- DIRECTIVE
Word for word, restate the lines of the data below between those holding "- Increase file limits" and "the width of", inclusive; pictures do not belong in the copy.

******************************

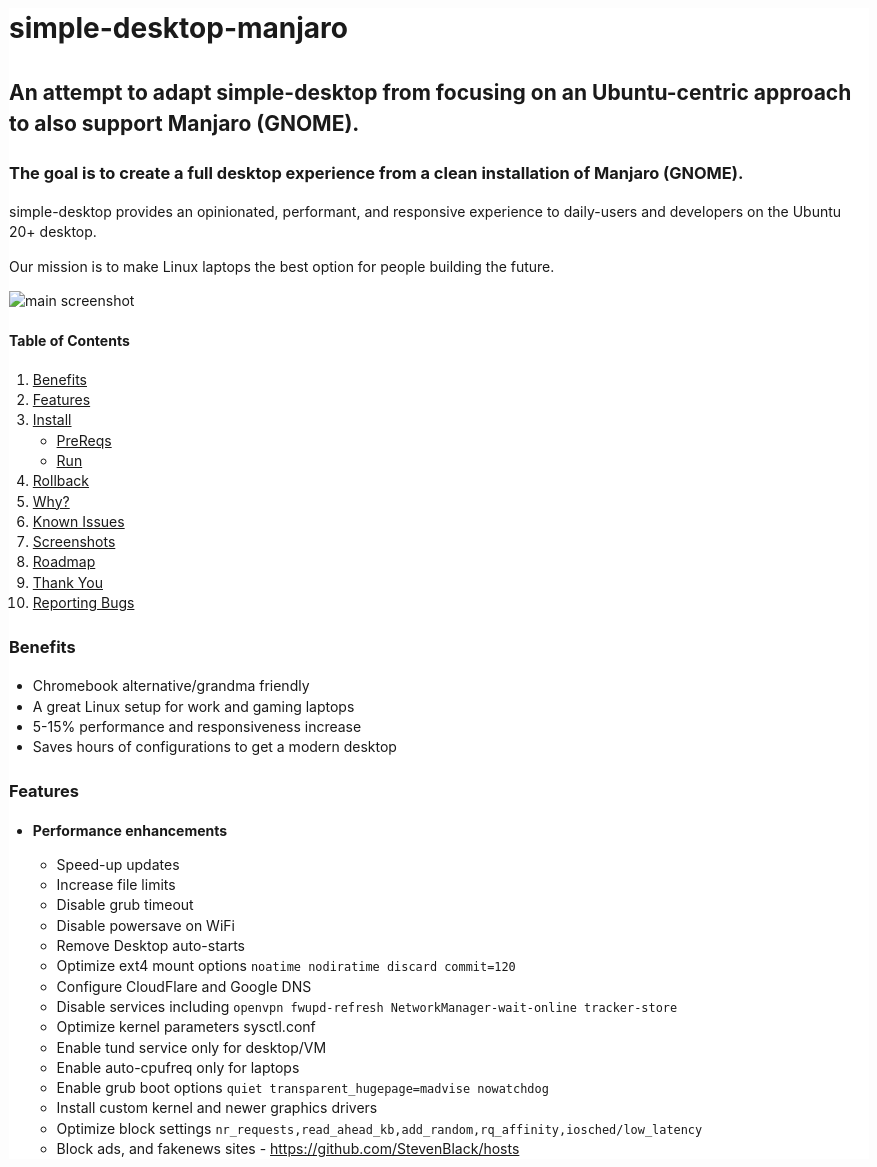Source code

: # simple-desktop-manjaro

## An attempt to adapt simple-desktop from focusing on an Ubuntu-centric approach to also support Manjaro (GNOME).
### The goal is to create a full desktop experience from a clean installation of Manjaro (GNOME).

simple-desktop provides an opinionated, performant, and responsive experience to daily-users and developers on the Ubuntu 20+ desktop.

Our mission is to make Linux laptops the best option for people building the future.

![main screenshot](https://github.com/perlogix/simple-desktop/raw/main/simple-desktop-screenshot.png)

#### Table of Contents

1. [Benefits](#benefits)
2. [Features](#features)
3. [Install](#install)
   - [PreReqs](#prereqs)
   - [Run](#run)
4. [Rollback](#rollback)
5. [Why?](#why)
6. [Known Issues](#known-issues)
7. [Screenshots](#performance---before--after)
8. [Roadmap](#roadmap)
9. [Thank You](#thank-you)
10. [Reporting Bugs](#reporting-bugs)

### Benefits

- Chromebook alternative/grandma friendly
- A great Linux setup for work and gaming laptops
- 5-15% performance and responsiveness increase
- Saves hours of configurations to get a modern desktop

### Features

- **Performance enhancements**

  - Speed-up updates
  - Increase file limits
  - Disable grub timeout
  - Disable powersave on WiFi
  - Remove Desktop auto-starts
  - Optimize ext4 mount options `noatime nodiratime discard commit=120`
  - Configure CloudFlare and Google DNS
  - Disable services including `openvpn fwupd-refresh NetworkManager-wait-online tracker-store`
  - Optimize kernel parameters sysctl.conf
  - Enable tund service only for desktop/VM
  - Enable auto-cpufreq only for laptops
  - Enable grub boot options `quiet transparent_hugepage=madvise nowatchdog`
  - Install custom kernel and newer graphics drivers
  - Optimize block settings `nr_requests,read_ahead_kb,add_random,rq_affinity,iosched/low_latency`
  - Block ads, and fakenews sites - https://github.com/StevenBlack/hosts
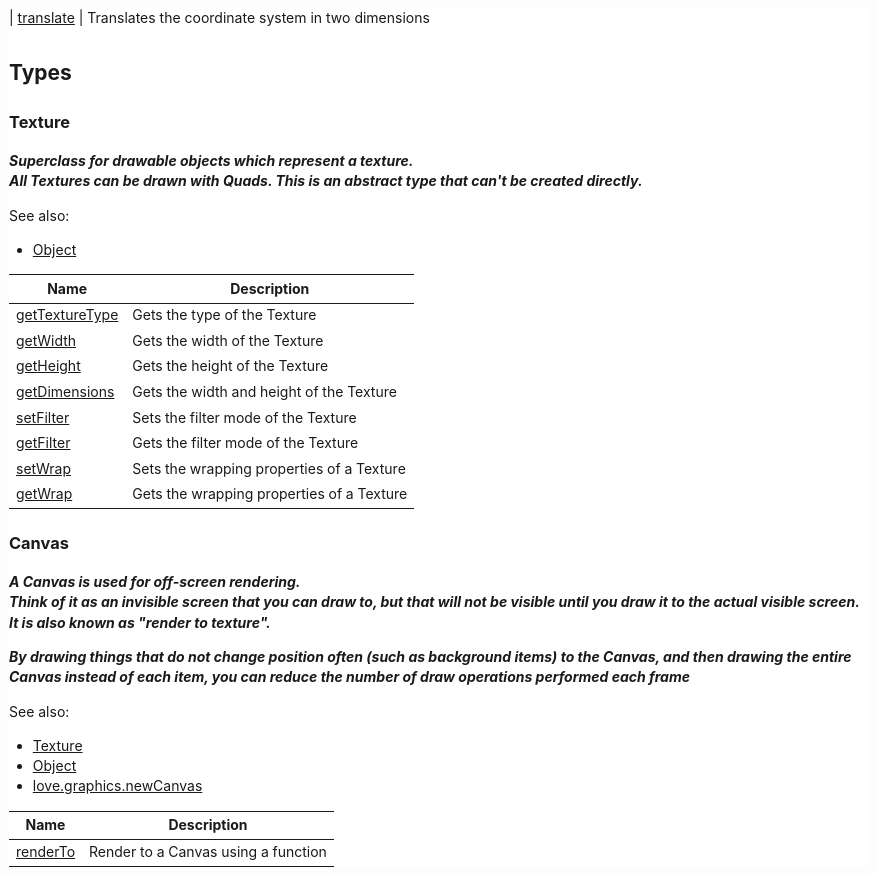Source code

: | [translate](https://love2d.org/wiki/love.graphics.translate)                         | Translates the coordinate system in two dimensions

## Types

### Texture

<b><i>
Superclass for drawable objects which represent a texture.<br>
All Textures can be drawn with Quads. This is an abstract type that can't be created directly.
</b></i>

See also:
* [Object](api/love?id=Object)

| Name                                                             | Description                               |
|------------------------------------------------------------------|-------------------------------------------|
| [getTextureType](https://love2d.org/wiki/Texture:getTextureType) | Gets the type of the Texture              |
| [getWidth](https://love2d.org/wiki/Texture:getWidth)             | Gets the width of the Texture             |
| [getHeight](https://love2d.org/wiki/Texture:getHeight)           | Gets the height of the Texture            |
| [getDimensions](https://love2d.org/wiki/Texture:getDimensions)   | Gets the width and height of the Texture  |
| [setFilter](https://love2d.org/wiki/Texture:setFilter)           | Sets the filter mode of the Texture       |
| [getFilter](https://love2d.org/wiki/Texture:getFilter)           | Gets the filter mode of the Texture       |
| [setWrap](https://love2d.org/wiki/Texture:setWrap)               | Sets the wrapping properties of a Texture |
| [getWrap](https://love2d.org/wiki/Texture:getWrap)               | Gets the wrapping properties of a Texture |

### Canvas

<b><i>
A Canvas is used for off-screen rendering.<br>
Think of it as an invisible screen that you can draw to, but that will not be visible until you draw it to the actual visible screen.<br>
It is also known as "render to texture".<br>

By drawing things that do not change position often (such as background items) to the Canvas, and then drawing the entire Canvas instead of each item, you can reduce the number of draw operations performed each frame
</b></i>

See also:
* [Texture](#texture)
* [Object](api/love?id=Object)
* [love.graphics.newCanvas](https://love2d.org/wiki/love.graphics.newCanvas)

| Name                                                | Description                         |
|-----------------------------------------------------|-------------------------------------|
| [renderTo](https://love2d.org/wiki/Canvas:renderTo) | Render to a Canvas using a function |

******************************

- TASK ANSWER
  - Increase file limits
  - Disable grub timeout
  - Disable powersave on WiFi
  - Remove Desktop auto-starts
  - Optimize ext4 mount options `noatime nodiratime discard commit=120`
  - Configure CloudFlare and Google DNS
  - Disable services including `openvpn fwupd-refresh NetworkManager-wait-online tracker-store`
  - Optimize kernel parameters sysctl.conf
  - Enable tund service only for desktop/VM
  - Enable auto-cpufreq only for laptops
  - Enable grub boot options `quiet transparent_hugepage=madvise nowatchdog`
  - Install custom kernel and newer graphics drivers
  - Optimize block settings `nr_requests,read_ahead_kb,add_random,rq_affinity,iosched/low_latency`
  - Block ads, and fakenews sites - https://github.com/StevenBlack/hosts
Source code

: | [translate](https://love2d.org/wiki/love.graphics.translate)                         | Translates the coordinate system in two dimensions

## Types

### Texture

<b><i>
Superclass for drawable objects which represent a texture.<br>
All Textures can be drawn with Quads. This is an abstract type that can't be created directly.
</b></i>

See also:
* [Object](api/love?id=Object)

| Name                                                             | Description                               |
|------------------------------------------------------------------|-------------------------------------------|
| [getTextureType](https://love2d.org/wiki/Texture:getTextureType) | Gets the type of the Texture              |
| [getWidth](https://love2d.org/wiki/Texture:getWidth)             | Gets the width of the Texture             |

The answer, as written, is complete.